The Instruō cèis is a fully analogue voltage controlled ADSR envelope generator. The ADSR function generator is the model pioneered by the East-coast mindset and is extensively used in subtractive synthesis patches. The cèis gives the ability to externally control the attack, decay, sustain, and release stages of the envelope while also emitting trigger and gate signals for each segment, offering maximum versatility from a classic tool.
cèis | siːs | noun (envelope) a containing structure or layer, a curve joining the successive peaks of a modulated wave
Alternate search term ceis
- LED button for manual control and indication of output CV level
- Fader and CV control over all 4 segments
- Gate output per segment
- LED faders for indicating segment stage when in use
- Gate/Trig switch which forces completion of the Attack duration when triggered
- Combined trigger output which fires when there is a change in segment
- Variable envelope response shape from linear to exponential
The cèis is a classic four stage envelope generator with variable control over attack duration, decay duration, sustain level and release duration.
Each envelope segment is controllable via smooth action 30mm travel faders.

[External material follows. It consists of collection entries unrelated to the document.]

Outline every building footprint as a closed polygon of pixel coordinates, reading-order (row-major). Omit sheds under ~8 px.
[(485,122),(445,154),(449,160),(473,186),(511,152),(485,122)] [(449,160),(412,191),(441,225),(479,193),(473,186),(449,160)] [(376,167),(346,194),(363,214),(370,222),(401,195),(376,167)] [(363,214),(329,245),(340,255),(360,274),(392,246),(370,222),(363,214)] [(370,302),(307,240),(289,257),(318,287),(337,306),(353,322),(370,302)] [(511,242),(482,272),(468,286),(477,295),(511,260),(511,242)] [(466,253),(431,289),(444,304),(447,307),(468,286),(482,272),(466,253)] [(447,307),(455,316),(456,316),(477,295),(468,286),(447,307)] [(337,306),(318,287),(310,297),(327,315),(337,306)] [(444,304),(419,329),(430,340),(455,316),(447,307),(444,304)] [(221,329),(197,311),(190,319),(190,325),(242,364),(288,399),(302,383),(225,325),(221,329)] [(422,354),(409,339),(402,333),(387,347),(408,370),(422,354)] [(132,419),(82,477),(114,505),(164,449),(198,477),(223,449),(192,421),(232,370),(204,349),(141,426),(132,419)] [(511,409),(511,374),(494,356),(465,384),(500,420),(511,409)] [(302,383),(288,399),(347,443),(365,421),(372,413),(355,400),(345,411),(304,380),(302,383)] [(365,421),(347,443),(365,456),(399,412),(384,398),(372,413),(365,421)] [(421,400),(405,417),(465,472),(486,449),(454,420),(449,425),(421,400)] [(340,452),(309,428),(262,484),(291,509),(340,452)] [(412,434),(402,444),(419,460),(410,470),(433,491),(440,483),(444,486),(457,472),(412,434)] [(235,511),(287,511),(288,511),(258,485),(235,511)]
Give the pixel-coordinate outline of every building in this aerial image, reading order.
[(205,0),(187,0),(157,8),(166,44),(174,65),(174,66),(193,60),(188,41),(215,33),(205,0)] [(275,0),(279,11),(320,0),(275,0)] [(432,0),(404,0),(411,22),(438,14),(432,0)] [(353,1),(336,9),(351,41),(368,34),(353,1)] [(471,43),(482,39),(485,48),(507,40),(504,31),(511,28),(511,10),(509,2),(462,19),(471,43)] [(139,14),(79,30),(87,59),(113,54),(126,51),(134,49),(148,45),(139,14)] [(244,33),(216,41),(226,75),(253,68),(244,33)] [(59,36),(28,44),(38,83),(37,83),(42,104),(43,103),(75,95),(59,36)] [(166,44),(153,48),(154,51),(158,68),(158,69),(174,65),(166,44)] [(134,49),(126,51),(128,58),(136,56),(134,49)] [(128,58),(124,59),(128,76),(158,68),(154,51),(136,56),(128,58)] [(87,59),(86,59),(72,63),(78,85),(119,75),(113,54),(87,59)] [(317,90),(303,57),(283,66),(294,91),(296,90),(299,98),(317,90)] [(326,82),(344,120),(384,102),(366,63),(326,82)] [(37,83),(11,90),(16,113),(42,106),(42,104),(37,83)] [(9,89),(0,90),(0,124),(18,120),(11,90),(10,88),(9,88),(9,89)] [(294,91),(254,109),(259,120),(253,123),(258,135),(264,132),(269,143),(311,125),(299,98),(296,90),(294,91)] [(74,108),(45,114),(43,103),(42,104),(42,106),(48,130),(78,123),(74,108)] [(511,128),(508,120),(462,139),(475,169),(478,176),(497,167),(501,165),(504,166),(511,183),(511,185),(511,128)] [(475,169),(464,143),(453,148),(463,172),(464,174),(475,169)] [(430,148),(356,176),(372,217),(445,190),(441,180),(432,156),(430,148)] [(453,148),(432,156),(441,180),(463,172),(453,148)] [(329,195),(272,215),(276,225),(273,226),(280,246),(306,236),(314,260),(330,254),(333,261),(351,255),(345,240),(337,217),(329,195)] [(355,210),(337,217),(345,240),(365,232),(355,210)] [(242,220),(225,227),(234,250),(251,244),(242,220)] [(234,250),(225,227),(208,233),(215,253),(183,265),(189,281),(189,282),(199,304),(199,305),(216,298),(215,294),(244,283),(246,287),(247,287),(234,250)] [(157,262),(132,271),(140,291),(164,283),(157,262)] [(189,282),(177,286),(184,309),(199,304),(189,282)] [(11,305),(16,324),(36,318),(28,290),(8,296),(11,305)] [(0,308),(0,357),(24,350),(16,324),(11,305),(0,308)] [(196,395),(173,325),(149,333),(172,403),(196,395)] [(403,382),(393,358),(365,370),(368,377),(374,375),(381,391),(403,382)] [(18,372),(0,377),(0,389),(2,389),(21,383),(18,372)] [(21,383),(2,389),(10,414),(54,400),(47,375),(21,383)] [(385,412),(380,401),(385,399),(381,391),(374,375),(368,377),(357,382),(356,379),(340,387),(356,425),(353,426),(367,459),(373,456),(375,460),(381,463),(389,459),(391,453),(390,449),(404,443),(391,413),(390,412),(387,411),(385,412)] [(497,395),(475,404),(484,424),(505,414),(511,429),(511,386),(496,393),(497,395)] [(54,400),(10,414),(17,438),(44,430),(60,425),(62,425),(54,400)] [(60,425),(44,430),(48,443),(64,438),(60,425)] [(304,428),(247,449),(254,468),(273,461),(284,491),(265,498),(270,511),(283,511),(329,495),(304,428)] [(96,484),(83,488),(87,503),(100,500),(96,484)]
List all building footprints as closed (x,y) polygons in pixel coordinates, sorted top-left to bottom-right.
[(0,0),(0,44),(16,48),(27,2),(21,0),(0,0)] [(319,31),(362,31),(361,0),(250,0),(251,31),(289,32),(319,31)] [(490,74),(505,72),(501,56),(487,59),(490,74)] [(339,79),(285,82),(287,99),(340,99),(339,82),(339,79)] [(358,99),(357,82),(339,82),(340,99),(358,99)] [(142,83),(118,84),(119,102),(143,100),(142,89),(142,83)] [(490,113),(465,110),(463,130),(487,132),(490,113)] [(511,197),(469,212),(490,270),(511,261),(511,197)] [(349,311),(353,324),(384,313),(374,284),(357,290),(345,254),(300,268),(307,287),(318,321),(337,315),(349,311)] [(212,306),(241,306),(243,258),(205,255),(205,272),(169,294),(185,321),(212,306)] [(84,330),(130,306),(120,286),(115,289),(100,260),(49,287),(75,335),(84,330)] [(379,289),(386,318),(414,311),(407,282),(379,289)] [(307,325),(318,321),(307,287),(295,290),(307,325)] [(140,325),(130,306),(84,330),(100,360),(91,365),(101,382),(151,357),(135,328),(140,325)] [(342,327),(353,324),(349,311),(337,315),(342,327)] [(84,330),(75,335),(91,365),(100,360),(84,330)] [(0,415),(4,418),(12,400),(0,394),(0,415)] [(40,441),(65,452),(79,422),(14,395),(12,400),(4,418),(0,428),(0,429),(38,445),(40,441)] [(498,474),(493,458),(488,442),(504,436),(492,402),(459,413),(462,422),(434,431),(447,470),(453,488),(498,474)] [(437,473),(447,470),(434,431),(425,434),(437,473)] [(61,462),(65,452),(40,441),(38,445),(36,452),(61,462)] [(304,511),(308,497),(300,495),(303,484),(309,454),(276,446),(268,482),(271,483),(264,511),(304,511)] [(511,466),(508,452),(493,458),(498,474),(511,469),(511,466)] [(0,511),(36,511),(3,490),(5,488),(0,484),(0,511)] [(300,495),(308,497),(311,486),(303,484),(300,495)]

These faders sum with their own external CV inputs for dynamic variation of the envelope segment durations and level.
Each fader is illuminated when particular segments of the envelope are active. These lighting signals also drive 4 gate outputs that are high when the corresponding envelope segments are active.
When controlling the cèis with trigger signals, as opposed to longer gates, the Gate/Trig switch can be used to force the attack segment to complete its charge. This allows for use as a variable AR envelope.
In addition to the Gate/Trigger input jack, the cèis can be controlled manually by its illuminated button. This button lights to indicate the output voltage level.
The shape potentiometer varies the curvature of the temporal segments. Fully CCW and the envelope ramps are perfectly linear. CW will curve the A, D and R ramps to classic exponential shapes.